Dear Tosatti, you will not believe me, but I am starting to be truly afraid. I have started to take up the prayer-exorcism to St. Michael the Archangel written by Leo XIII (which had always been said after Mass till 1964 when it was ‘inexplicably’ dropped) [That would have been under the pontificate of the Papa Buono, St. John XXIII. Why indeed was it dropped? I must remember to ask my parish priest at Holy Innocents if he would like to restore it after the traditional Mass.]

I ask myself if I shall have the strength to act against all this without the assistance of my Holy Roman Catholic and Apostolic Church whose leadership I feel to be working against the Gospels and the Truth in which I was raised. The cardinals and bishops who still believe in the Truth of Christ must do something now! I fear as if we are in the ‘end times’, dear Tosatti.

From a terrorized Pezzo Grosso


*From Wikipedia: The Grand Orient of Italy is an Italian masonic grand lodge founded in 1805 by the stepson of Napoleon Bonaparte. As of March 2012 the grand lodge had 21,400 adherents divided in 757 lodges. Although once a significant player within international freemasonry, since 1993 it has not been recognised by the United Grand Lodge of England (due to accusations of corruption and Mafia involvement), and it is not recognised by the Grand Orient of France, the oldest Masonic lodge in Europe (most American Grand Lodges continue to recognise it, however).

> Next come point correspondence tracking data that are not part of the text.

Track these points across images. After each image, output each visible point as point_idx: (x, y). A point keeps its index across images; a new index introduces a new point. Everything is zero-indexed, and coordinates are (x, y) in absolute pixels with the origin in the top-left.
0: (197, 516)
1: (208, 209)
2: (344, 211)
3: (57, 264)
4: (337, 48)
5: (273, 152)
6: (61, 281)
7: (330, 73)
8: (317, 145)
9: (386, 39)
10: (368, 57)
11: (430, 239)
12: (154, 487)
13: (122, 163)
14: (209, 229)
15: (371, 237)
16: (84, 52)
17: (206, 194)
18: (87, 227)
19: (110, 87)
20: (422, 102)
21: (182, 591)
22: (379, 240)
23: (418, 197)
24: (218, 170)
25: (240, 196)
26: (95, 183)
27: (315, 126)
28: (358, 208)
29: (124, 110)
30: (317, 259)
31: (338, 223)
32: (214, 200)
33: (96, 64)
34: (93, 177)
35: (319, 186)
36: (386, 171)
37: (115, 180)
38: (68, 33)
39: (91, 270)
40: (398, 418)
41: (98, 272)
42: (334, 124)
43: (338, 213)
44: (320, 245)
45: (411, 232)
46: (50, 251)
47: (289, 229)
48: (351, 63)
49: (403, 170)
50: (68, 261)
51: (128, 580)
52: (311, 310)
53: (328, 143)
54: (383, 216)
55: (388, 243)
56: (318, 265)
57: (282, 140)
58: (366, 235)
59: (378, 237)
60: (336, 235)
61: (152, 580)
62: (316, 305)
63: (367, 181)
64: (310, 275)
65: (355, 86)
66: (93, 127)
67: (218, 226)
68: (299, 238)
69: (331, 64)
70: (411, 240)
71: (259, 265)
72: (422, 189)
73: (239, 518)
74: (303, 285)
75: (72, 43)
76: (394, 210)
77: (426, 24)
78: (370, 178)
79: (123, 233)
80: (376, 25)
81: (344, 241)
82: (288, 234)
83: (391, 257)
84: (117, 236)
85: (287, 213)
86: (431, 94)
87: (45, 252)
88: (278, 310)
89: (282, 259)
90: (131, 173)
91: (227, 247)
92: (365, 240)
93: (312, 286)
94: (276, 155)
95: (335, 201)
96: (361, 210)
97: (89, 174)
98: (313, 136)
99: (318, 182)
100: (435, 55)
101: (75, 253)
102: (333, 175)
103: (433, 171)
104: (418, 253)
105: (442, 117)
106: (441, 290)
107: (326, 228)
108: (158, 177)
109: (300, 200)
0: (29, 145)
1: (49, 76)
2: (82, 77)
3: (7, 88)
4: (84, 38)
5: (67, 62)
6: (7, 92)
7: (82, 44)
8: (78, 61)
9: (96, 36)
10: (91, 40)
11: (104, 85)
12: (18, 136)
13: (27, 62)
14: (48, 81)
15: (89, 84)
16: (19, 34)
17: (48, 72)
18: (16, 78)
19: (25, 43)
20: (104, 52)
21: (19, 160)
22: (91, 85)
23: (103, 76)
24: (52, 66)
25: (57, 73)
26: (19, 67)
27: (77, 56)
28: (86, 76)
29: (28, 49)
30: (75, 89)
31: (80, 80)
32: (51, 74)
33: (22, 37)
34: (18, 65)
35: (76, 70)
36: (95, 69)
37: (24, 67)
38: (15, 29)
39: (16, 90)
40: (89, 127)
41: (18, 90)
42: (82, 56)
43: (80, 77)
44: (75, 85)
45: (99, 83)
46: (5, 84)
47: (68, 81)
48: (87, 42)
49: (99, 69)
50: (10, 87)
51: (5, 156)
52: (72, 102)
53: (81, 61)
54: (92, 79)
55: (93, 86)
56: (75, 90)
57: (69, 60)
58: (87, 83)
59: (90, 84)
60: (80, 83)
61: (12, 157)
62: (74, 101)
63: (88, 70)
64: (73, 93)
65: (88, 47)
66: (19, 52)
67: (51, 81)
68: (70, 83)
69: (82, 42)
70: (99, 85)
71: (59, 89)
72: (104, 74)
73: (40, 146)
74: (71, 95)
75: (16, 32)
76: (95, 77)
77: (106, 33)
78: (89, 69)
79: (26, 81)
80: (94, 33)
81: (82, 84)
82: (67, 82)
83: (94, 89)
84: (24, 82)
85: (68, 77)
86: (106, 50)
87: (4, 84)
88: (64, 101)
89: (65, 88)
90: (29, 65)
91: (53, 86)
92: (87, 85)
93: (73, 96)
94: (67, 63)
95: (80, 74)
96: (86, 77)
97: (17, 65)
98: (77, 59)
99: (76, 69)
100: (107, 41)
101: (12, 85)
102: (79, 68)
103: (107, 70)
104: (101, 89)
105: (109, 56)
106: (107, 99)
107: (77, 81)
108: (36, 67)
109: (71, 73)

In 1925, Freemasonry was suppressed in Italy by Mussolini, but the Masons resumed activities after the Second World War. Propaganda-2, the lodge that investigative journalists identified as being implicated in the 1982 murder of banker Roberto Calvi [chairman of Banco Ambrosiano, whose major stockholder was the Vatican, and which was used by the Mafia for money-laundering; the bank crashed in 1982 and the Vatican had to pay out about $250 million to clients victimized by the crash], was originally chartered by the Grand Orient which revoked its charter in 1974. The Grand Orient revoked its charter in 1974.